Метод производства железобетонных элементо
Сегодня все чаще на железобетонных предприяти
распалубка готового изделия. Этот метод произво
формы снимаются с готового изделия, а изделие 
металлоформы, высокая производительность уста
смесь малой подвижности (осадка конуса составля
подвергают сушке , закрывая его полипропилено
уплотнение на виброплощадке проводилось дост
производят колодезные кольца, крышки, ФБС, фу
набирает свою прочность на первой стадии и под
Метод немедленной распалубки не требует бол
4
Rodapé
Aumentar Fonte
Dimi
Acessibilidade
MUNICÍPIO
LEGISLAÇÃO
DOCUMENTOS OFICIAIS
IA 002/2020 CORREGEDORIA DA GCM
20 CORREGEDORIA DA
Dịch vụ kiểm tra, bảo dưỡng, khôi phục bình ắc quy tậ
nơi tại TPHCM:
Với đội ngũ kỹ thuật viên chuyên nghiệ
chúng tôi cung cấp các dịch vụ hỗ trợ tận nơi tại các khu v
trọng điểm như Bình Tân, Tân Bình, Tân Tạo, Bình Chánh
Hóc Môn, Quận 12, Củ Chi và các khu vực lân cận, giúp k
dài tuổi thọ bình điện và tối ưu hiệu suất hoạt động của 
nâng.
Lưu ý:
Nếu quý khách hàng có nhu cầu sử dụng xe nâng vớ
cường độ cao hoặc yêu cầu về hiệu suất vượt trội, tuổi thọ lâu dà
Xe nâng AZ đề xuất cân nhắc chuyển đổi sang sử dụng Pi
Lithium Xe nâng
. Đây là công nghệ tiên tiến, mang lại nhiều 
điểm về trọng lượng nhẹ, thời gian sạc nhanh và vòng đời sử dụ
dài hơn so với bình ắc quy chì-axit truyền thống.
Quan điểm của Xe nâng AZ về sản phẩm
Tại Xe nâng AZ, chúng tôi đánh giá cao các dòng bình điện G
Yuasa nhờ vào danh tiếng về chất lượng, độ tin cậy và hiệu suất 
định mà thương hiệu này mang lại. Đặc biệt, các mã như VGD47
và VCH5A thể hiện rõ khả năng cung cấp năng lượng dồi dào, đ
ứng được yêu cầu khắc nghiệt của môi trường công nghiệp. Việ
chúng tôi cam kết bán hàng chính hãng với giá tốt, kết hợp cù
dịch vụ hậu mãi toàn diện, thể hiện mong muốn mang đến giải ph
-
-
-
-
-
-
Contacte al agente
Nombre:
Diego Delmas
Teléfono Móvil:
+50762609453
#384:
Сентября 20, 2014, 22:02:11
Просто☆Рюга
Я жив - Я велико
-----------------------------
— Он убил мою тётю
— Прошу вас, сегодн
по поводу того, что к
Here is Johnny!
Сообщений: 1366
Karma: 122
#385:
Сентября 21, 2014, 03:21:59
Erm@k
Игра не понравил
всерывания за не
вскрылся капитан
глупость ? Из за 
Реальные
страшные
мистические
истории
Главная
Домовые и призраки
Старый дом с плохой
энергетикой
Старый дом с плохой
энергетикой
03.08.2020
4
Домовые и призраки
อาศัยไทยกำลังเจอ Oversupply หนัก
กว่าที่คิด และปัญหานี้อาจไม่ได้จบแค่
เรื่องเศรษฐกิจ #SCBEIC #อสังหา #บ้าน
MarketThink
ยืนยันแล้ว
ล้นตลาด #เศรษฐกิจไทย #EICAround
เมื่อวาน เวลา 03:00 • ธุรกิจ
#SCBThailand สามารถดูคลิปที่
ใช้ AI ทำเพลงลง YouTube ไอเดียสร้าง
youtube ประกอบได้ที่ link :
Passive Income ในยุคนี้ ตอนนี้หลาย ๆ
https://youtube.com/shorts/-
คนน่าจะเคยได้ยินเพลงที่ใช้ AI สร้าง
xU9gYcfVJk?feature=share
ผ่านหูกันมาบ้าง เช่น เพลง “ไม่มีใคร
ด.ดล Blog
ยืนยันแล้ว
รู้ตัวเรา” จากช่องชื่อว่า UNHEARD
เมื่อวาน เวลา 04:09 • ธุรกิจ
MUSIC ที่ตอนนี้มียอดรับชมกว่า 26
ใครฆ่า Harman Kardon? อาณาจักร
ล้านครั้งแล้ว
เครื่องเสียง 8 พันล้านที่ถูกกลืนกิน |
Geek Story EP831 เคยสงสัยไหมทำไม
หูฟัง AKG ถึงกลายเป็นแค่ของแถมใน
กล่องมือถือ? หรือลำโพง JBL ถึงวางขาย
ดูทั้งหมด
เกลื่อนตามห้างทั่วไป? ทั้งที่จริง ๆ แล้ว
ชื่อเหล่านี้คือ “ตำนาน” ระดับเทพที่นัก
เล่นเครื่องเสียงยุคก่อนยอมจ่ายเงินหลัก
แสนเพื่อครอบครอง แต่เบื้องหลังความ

*-*-*

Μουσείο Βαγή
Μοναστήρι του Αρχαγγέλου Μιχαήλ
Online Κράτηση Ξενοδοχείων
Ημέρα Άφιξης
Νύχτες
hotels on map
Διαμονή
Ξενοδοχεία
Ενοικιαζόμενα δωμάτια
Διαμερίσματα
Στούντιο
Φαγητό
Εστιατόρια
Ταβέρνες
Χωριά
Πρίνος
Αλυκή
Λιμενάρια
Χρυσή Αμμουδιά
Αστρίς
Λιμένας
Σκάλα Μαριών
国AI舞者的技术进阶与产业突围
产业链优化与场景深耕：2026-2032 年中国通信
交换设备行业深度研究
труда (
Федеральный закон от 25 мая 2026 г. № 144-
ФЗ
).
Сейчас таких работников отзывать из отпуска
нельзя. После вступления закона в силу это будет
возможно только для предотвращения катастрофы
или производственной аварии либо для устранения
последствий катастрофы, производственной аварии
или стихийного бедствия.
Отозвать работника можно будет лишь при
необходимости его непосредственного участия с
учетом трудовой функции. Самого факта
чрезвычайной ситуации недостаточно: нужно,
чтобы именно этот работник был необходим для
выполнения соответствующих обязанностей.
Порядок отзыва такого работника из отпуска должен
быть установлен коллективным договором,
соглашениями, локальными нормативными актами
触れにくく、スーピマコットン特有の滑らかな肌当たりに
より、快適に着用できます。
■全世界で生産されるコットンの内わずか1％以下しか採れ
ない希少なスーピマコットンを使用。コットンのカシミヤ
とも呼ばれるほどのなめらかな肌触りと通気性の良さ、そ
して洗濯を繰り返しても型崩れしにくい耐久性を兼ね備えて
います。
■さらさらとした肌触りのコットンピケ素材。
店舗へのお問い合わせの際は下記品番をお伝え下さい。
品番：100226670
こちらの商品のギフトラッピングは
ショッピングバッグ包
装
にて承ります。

*-*-*

**WHAT YOU ARE ASKED TO DO**: Quote every line from the line with "Метод производства железобетонных элементо" up to and including the line with "mang lại nhiều".

**ANSWER TO THIS EXERCISE**:
Метод производства железобетонных элементо
Сегодня все чаще на железобетонных предприяти
распалубка готового изделия. Этот метод произво
формы снимаются с готового изделия, а изделие 
металлоформы, высокая производительность уста
смесь малой подвижности (осадка конуса составля
подвергают сушке , закрывая его полипропилено
уплотнение на виброплощадке проводилось дост
производят колодезные кольца, крышки, ФБС, фу
набирает свою прочность на первой стадии и под
Метод немедленной распалубки не требует бол
4
Rodapé
Aumentar Fonte
Dimi
Acessibilidade
MUNICÍPIO
LEGISLAÇÃO
DOCUMENTOS OFICIAIS
IA 002/2020 CORREGEDORIA DA GCM
20 CORREGEDORIA DA
Dịch vụ kiểm tra, bảo dưỡng, khôi phục bình ắc quy tậ
nơi tại TPHCM:
Với đội ngũ kỹ thuật viên chuyên nghiệ
chúng tôi cung cấp các dịch vụ hỗ trợ tận nơi tại các khu v
trọng điểm như Bình Tân, Tân Bình, Tân Tạo, Bình Chánh
Hóc Môn, Quận 12, Củ Chi và các khu vực lân cận, giúp k
dài tuổi thọ bình điện và tối ưu hiệu suất hoạt động của 
nâng.
Lưu ý:
Nếu quý khách hàng có nhu cầu sử dụng xe nâng vớ
cường độ cao hoặc yêu cầu về hiệu suất vượt trội, tuổi thọ lâu dà
Xe nâng AZ đề xuất cân nhắc chuyển đổi sang sử dụng Pi
Lithium Xe nâng
. Đây là công nghệ tiên tiến, mang lại nhiều 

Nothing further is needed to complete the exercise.